Time Stands Still
The four-character drama observes the strained romantic relationship between James (Brian d'Arcy James), a war reporter, and Sarah (Laura Linney), a photojournalist, after they return home from Iraq. After James left, Sarah was badly injured in a roadside bombing, leaving Sarah's face badly scarred and James feeling guilty for deserting her.
Now back at their Brooklyn loft, the couple receives awkward visits from their friend Richard (Eric Bogosian), a magazine editor, and Mandy (Alicia Silverstone), his slow-witted, younger girlfriend, who cannot seem to understand Sarah's fierce commitment to her work.
This not a play about the Iraq War, though it debates the role of the media in the war zone. It is made up primarily of naturalistic, conversational dialogue aimed at exploring the characters' complicated emotions. But because of its slight plot and undeveloped overall conflict, "Time Stands Still" feels like a smart character study instead of something greater than the sum of its parts.

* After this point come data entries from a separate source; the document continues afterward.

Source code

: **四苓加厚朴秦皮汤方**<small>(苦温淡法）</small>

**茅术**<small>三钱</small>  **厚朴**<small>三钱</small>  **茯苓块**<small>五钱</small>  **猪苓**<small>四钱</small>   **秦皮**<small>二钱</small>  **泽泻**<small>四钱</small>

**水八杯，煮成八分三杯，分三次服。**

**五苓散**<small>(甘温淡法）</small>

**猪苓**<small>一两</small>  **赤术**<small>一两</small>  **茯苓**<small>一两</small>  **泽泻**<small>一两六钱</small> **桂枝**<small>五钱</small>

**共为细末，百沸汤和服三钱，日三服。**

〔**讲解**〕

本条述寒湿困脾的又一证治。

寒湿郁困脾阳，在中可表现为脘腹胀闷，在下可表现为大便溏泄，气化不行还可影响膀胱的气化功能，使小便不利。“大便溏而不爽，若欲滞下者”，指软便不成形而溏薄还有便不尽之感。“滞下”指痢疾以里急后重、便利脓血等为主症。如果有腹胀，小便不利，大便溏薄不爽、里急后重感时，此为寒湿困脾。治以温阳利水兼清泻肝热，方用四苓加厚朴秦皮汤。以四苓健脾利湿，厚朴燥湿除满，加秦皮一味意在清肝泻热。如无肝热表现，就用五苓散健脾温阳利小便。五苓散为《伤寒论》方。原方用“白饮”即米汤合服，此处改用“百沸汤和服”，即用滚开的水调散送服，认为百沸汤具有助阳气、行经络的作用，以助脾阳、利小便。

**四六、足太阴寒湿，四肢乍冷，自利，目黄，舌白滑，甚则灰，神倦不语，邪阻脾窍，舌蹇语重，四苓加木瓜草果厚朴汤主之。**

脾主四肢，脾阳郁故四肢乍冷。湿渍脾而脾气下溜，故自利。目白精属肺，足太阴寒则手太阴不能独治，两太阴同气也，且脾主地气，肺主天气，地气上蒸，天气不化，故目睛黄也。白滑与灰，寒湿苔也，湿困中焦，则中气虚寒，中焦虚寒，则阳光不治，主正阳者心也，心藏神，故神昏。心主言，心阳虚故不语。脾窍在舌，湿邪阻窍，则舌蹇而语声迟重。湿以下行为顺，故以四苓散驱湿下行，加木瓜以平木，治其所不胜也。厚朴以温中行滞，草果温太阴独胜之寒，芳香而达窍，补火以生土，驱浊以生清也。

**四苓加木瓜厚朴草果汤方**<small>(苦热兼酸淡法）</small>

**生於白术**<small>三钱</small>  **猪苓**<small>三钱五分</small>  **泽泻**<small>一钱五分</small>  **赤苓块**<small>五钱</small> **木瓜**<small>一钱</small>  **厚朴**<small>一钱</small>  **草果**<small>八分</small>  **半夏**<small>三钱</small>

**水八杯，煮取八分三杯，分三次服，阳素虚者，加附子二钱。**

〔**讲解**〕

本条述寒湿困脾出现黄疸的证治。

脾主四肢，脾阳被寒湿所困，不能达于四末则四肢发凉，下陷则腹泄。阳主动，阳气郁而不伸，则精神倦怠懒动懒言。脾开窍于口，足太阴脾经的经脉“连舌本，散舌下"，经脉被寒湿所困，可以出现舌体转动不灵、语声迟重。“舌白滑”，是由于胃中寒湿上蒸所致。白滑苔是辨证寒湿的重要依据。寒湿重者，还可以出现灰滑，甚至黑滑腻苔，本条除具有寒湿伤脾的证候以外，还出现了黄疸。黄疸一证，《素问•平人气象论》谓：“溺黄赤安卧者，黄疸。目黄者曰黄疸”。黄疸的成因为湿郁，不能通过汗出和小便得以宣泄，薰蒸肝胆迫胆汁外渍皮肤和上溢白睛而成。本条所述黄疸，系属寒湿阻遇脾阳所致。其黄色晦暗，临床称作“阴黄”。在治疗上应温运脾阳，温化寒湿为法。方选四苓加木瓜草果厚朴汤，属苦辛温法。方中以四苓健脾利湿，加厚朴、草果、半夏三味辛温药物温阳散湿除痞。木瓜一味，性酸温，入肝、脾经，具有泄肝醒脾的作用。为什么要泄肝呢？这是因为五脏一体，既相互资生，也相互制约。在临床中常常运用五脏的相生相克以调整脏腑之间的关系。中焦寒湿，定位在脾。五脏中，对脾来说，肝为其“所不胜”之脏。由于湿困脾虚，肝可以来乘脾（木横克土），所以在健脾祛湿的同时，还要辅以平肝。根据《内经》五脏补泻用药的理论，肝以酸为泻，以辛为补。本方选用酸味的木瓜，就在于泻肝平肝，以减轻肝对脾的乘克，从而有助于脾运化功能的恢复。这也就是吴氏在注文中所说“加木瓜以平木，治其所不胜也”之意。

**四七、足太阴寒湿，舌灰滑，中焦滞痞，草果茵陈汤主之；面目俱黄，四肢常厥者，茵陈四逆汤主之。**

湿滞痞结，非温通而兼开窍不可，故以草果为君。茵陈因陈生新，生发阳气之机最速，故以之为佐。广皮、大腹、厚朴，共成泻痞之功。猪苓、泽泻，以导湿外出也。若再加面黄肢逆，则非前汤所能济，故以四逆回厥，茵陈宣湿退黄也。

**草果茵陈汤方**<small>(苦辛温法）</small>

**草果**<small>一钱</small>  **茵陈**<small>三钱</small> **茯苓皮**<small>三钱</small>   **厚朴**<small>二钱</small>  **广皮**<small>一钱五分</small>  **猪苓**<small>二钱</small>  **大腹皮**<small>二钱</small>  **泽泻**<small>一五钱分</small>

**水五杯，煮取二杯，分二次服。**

Laura Linney, who has made emotional clarity the defining trademark of her career, gives another fine performance. Brian d'Arcy James, finally free of his ugly Shrek costume, emphasizes his character's good nature and pent-up frustrations. The usually outrageous Eric Bogosian is low-key in the play's least interesting role. Alicia Silverstone, playing an older variation of her character from the popular 1990s film "Clueless," manages to hold her own among the rest of the cast.
Margulies still deserves credit for exploring modern relationships in a timely context with such empathy. Here's looking forward to the upcoming Broadway revival of his 1996 play "Collected Stories," which is already set to be the Friedman Theatre's next tenant.
Samuel J. Friedman Theatre, 261 W. 47th St., 212-239-6200, mtc-nyc.org. Through Mar. 21.